I get to fifteen and he still hasn’t backed down. At twenty-five he begins to move, but much to the dismay of my bodily waste storage and discharge system, he lifts to the full extent of his short but powerful legs and takes about a dozen quick steps out of the water before I am able to utter twenty-six. My mind and voice freeze solid like a million year old glacier.

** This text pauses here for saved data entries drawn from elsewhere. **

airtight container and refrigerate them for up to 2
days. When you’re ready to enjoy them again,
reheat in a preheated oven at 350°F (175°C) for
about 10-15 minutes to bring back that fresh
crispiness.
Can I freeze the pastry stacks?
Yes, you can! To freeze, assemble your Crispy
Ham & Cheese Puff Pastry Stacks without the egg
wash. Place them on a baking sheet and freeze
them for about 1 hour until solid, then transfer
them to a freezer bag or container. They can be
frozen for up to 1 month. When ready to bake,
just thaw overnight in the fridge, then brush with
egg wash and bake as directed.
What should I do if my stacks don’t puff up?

Then the sun explodes and instantly thaws the big chunk of ice and I step into quick action.

“LOOK OUT!” a strange voice much like my own yells as I throw myself toward and upon the body attached to the angel-like face, scoop the child named Joey off his trampoline bench and drop my own 210 pounds of bone, muscle and maybe a little too much flab, upon them in the grass and unidentifiable foliage, praying all the while that my body would be enough of a shield to protect these two delicate individuals from the onslaught of the justifiably angry, one eyed, and one ping pong ball painted unskillfully to resemble an eyeball, killer gator named Gondolia.

Confusion ensues as apparently I am the only one with the knowledge of the threat existing only a few feet from where people walk and stop each and every day. Zoo security is not aware. Neither is the animal control officer who has come on the run with a nonlethal sleep-dart loaded rifle and a lethal bullet-loaded pistol strapped to his side. The rather important looking zoo official with an unintelligible walkie-talkie stuck to her face certainly is surprised when I tell her of the magic marker-painted ping pong ball. The roving janitor, whose title I learn is the refuse control specialist, stands off to the side with his mouth flopped open, obviously rather shocked by the sudden turn of events. It makes me feel rather good that I am able to impart this most important information to these obviously ignorant persons, not ignorant in the way one would think being dumb or unintelligent, but ignorant to the dangerous situation lying await in the black waters and swampy corridors of Gondolia’s kingdom. I notice in the ensuing confusion that Gondolia has disappeared, undoubtedly resulting from his knowing that he was about to be found out, that is his scheme to terminate my breathing capacity at the same time ridding himself of the plastic covered air ball. He has retreated back down into the dark corridors of his castle dungeon.

The angel-face aunt sits on the bench with her arm around Joey, both of whose eyes have never left mine. I know they want only to run over and thank me but respect the fact that it is most important that I share my knowledge with the zoo officials as quickly as possible. A protective circle forms around me, the zoo official just in front, zoo security and the animal control officer on the sides and the refuse control individual on the rear guard, the angel aunt and Joey falling in behind. The quick response of the zoo readily impresses me as we make our way toward the main administration building where undoubtedly there are already being set up a debriefing room with coffee and donuts and maybe even some little finger sandwiches and such.

My stomach growls at the possibilities.

Isn’t it strange sometimes, when you get out of bed in the morning and while putting on your socks, you think about what type of day it is going to be and what adventures might befall you, that you never imagine something like this? I sure didn’t.